Below are some records; quote exactly the lines from the one that contains "573 121 4.78" through the one that contains "810 119 12.85", inclusive, and no others.

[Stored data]
--- START ---

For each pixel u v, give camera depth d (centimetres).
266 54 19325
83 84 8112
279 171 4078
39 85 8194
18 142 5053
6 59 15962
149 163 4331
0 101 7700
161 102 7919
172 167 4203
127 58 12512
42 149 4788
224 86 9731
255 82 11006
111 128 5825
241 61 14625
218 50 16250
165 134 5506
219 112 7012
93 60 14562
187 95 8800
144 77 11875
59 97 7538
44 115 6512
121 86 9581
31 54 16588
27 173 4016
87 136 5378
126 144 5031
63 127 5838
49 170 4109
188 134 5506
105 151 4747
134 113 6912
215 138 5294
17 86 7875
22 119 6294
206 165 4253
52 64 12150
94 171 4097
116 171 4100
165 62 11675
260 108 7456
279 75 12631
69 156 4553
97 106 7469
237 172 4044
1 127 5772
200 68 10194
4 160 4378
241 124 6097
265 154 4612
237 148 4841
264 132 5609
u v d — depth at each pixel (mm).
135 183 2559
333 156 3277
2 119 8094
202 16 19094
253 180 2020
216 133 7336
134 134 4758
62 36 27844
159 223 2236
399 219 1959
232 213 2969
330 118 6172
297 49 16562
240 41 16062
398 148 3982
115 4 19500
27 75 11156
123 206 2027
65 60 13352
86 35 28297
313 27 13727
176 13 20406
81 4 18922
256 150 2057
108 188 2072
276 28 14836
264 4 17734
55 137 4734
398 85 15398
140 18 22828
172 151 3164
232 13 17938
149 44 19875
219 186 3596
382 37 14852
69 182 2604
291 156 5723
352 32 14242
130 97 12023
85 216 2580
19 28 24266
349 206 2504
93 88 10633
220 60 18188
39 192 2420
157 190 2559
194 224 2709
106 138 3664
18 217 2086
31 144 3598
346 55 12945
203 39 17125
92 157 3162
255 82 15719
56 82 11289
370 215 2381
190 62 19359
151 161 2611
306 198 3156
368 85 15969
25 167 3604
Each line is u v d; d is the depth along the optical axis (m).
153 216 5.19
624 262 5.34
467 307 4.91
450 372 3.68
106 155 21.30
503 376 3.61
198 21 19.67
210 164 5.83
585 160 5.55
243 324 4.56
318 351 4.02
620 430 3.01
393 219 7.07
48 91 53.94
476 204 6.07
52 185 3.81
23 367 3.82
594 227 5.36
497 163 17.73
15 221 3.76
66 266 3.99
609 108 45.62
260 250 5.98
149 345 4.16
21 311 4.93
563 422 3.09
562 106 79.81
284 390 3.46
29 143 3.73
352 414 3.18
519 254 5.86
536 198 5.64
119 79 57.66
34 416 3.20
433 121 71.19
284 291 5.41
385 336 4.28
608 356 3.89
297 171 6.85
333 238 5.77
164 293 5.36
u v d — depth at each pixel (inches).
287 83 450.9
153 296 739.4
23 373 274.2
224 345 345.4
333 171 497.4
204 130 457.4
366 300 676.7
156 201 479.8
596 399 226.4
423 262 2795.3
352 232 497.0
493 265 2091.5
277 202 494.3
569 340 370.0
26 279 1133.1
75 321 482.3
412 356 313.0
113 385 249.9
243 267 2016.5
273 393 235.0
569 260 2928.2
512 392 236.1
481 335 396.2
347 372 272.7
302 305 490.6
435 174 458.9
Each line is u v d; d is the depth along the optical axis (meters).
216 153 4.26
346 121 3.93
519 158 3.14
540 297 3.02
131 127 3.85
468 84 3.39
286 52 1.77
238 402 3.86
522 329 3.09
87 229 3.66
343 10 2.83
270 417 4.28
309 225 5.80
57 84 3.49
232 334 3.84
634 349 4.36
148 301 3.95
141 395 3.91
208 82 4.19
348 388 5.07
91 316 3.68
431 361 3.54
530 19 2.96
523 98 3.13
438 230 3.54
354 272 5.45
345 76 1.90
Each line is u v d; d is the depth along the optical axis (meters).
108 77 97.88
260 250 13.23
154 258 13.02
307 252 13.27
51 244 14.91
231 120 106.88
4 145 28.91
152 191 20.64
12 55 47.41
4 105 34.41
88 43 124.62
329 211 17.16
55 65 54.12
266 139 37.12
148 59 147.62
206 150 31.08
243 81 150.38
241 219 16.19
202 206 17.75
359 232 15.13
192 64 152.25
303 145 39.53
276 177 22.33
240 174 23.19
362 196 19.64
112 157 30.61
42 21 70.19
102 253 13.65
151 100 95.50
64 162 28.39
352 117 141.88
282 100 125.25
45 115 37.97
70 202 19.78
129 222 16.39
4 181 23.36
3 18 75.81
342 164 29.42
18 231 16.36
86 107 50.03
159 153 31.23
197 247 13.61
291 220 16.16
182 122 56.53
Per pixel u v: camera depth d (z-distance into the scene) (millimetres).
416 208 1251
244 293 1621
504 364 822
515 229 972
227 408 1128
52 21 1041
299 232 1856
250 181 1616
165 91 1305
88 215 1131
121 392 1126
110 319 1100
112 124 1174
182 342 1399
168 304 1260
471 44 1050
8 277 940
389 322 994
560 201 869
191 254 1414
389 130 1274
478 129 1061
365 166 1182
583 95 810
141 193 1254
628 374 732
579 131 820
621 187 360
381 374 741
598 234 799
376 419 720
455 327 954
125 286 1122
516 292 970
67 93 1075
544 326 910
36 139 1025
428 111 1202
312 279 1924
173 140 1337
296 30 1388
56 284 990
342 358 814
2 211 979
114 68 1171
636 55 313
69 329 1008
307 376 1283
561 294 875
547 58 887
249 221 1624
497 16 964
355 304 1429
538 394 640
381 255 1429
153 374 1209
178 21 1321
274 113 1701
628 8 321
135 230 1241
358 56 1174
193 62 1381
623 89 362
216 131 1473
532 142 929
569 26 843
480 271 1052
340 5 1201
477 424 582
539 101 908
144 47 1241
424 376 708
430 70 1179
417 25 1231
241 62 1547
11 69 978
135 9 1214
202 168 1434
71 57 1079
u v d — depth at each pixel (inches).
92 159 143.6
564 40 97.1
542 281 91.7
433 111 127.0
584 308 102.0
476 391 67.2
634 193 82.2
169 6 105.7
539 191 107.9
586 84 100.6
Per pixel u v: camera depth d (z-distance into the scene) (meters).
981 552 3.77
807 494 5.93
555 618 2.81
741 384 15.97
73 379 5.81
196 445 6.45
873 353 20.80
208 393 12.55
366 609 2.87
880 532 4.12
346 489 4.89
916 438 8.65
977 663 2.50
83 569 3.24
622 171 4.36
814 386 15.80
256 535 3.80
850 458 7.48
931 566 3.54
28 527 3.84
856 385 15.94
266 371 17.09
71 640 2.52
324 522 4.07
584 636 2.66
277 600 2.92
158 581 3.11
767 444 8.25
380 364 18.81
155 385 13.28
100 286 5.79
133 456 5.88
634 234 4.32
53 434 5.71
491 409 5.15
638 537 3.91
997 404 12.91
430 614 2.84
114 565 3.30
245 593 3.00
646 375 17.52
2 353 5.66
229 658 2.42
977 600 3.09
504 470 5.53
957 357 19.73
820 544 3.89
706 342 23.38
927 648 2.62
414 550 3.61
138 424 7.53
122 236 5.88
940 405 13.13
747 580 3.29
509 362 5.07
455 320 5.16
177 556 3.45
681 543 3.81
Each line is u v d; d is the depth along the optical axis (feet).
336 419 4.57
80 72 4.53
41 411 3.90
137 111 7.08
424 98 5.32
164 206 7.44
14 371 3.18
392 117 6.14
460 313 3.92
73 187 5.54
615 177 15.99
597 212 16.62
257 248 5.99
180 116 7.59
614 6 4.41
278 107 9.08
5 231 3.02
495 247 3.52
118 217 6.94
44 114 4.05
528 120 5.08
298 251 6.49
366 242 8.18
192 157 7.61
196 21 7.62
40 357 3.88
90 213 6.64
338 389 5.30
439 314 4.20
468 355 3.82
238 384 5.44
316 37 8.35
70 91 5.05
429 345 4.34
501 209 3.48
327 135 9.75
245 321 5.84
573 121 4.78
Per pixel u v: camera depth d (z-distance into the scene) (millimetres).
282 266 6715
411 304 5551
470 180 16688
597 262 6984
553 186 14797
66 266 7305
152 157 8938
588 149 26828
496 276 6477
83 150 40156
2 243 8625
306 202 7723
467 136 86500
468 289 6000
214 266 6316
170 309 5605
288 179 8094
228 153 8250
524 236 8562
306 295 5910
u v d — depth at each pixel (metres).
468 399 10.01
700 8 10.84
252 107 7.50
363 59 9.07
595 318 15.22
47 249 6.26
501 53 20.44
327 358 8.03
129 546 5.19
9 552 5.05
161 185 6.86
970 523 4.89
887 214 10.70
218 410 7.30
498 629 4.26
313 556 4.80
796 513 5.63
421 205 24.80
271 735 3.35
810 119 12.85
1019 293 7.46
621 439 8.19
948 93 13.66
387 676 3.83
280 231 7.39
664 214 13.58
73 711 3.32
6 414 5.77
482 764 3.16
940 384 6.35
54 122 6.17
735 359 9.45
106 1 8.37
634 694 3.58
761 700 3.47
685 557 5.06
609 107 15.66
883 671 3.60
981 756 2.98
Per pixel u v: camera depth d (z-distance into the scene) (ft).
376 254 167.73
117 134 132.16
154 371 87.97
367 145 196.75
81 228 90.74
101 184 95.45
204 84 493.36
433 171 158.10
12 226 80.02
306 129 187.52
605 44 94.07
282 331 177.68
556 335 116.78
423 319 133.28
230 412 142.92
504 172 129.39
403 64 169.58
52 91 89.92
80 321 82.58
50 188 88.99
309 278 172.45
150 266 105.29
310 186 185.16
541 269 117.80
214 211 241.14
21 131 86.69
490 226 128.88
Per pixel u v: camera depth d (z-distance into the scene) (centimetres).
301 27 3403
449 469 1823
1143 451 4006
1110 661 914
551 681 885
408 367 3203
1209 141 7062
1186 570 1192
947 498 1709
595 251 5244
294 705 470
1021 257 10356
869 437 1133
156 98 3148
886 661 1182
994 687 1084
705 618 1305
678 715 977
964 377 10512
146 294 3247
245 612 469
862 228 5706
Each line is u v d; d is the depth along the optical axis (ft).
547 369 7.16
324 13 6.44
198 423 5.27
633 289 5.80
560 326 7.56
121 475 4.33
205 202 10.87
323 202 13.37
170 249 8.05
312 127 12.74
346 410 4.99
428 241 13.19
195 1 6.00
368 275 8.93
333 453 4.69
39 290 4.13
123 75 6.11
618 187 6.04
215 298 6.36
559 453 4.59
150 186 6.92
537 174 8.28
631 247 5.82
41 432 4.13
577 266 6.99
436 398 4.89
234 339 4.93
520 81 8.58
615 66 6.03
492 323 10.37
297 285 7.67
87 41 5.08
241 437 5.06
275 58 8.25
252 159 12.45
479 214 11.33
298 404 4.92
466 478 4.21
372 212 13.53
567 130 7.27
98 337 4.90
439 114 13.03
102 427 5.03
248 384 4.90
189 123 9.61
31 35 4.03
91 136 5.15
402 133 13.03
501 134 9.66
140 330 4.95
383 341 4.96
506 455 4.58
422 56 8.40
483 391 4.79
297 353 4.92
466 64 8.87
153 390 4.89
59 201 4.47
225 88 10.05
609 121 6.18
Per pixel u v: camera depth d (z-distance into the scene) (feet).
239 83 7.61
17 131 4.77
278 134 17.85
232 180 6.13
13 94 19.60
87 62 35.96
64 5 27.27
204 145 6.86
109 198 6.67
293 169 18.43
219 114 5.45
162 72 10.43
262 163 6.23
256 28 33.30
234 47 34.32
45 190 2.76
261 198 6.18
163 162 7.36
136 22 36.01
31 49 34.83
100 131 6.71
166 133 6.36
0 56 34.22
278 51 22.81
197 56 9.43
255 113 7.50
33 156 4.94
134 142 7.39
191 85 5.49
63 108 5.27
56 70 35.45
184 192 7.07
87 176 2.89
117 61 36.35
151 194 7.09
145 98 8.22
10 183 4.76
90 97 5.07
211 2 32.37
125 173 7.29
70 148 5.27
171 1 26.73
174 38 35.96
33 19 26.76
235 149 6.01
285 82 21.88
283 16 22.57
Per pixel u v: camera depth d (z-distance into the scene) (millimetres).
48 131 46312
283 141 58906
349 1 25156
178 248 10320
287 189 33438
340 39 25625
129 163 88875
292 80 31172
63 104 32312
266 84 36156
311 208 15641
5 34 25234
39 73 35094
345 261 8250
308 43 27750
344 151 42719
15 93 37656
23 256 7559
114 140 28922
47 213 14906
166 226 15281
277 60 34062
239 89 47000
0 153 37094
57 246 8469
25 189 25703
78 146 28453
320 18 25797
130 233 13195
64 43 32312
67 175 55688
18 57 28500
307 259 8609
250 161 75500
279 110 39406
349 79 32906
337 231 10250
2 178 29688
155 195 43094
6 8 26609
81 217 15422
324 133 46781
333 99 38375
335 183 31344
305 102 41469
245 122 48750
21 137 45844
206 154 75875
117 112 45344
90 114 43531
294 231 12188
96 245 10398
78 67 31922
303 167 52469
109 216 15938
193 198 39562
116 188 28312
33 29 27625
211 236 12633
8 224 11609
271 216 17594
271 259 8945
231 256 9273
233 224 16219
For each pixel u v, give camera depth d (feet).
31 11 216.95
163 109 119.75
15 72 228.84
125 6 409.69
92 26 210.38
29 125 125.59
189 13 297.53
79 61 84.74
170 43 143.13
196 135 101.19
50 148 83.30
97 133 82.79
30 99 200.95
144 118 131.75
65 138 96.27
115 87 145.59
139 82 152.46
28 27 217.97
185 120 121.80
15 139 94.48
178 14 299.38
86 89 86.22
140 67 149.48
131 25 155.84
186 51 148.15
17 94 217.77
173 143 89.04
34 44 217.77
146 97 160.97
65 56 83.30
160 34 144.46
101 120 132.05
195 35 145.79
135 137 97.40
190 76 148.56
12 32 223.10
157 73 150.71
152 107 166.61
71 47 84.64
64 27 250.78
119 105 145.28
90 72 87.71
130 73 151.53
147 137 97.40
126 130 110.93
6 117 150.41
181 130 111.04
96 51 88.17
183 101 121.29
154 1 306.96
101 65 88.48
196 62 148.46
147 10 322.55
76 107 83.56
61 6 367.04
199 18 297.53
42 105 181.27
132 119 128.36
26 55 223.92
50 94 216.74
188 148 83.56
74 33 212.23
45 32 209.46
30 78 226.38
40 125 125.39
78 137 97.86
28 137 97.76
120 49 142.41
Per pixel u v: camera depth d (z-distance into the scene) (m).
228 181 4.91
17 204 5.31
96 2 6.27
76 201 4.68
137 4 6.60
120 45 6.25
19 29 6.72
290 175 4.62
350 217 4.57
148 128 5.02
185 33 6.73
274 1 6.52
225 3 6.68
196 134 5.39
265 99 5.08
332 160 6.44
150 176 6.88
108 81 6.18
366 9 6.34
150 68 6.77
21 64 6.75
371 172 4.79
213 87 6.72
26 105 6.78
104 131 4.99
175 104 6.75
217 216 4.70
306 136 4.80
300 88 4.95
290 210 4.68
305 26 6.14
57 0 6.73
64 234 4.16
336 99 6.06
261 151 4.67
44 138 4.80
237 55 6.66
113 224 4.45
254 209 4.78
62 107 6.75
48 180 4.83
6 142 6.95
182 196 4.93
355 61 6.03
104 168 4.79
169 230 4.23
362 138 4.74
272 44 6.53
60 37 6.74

--- END ---

**RESPONSE:**
573 121 4.78
Per pixel u v: camera depth d (z-distance into the scene) (millimetres).
282 266 6715
411 304 5551
470 180 16688
597 262 6984
553 186 14797
66 266 7305
152 157 8938
588 149 26828
496 276 6477
83 150 40156
2 243 8625
306 202 7723
467 136 86500
468 289 6000
214 266 6316
170 309 5605
288 179 8094
228 153 8250
524 236 8562
306 295 5910
u v d — depth at each pixel (metres).
468 399 10.01
700 8 10.84
252 107 7.50
363 59 9.07
595 318 15.22
47 249 6.26
501 53 20.44
327 358 8.03
129 546 5.19
9 552 5.05
161 185 6.86
970 523 4.89
887 214 10.70
218 410 7.30
498 629 4.26
313 556 4.80
796 513 5.63
421 205 24.80
271 735 3.35
810 119 12.85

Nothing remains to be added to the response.